Christiane Mieling hat eine erfolglose Odyssee durch die Bürgerämter in Augsburg hinter sich. „Wir sind zur Blauen Kappe gefahren und haben versucht, ohne Termin die Zulassung zu bekommen“, erzählt sie. Dort wurden wir von zwei freundlichen Herren aufgeklärt, dass das gar nicht mehr möglich sei. Und dass das Bürgerbüro an der Blauen Kappe wegen der Europawahl ohnehin bis zum 9. Juni geschlossen sei. „Das kann doch nicht sein, bei aller Liebe, dass wegen der Wahl die Bürger nicht mehr bedient werden?“, wundert sie sich.

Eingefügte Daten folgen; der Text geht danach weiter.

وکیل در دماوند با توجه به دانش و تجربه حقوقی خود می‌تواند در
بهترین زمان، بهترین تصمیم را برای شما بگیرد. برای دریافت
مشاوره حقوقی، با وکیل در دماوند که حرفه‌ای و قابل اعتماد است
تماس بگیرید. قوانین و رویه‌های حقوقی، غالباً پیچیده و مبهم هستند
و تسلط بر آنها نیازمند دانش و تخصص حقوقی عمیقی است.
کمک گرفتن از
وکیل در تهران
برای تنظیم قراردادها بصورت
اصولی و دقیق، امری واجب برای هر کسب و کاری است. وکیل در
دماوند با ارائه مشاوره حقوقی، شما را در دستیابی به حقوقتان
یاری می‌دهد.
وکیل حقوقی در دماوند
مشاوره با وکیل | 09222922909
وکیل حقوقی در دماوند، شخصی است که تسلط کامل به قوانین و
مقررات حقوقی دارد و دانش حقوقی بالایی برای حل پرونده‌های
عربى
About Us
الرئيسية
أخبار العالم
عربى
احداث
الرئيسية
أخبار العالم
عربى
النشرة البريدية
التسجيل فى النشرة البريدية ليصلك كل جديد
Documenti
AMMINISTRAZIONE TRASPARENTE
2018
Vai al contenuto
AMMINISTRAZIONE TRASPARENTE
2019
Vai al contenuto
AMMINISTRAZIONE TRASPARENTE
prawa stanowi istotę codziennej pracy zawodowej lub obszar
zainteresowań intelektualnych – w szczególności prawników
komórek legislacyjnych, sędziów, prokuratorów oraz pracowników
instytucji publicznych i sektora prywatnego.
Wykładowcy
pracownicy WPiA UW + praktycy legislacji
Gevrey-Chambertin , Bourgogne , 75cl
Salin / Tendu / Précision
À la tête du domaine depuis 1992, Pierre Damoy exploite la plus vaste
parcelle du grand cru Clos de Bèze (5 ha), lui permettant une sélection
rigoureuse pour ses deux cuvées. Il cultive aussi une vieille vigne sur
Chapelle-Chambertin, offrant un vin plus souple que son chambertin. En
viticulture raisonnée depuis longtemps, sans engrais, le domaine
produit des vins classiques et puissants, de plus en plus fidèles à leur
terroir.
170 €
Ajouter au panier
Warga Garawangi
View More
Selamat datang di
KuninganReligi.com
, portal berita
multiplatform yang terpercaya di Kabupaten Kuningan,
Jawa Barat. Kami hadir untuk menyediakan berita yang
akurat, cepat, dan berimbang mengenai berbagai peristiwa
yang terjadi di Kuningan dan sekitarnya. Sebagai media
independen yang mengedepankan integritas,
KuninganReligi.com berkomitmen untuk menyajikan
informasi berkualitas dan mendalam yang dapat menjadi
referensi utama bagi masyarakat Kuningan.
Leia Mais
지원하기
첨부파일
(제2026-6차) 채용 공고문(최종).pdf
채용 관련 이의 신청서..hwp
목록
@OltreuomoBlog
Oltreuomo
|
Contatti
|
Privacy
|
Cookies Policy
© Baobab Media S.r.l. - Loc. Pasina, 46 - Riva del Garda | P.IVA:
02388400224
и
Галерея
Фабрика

Der Versuch, bei einem anderen Bürgerbüro noch rechtzeitig einen Termin zu bekommen, sei ebenso gescheitert. Dort werden gerade Zulassungstermine für Mitte Juni vergeben. Nun hat Mieling Fragen, zum Beispiel die: „Können wir das Auto einfach ohne Nummernschild an die Straße stellen?“
Bei einem großen Augsburger Autohändler laufen derzeit die Telefone heiß. „Die Leute wollen mit ihrem neuen Fahrzeug in den Pfingsturlaub fahren und wir kriegen die Fahrzeuge bei der Stadt nicht angemeldet“, erzählt eine Mitarbeiterin. Entsprechend hoch kochen deshalb auch die Emotionen. „Die Kunden sind enttäuscht und grantig“, so die Servicemitarbeiterin. Losgegangen sei es mit den Problemen Anfang April. Bei der Stadt Augsburg seien die Zulassungen plötzlich nur noch mit etlichen Tagen Verzögerung eingetrudelt. „Die Zulassungen, die wir Anfang des Monats abgegeben haben, sind zum Großteil immer noch nicht zurück“, sagt sie. Dass die Mitarbeiter der Zulassungsstelle gerade die Europawahl vorbereiten, hat sie auch gehört. „Ich habe keine Ahnung, ob die Mitarbeiter alle im Urlaub sind oder die Wahl vorbereiten – aber es muss doch auch bei der Stadt ein Notfallprogramm geben, wenn es derartig klemmt.“
Christian Wagner vom Augsburger Zulassungsdienst AZD sitzen die Autohäuser im Nacken. 200 bis 300 Zulassungen liegen gerade bei der Stadt. „Die Kunden rufen an und schimpfen – wir müssen uns gerade quasi für die Mitarbeiter der Stadt entschuldigen. Ich habe natürlich bei der Stadt nachgefragt und die Auskunft bekommen, dass alle mit den Europawahl-Vorbereitungen beschäftigt sind.“Das Bürgeramt Stadtmitte habe nicht nur sechs Wochen geschlossen, sondern auch noch all seine Leute als Wahlhelfer abgestellt. Das Problem habe ihm viele neue Kunden beschert, die er allerdings ebenfalls nicht bedienen könne. „Privatleute, die ihr Fahrzeug nicht zugelassen bekommen, googeln nach Zulassungsdiensten und landen bei uns. Nur dass wir vor demselben Problem stehen“, so Wagner.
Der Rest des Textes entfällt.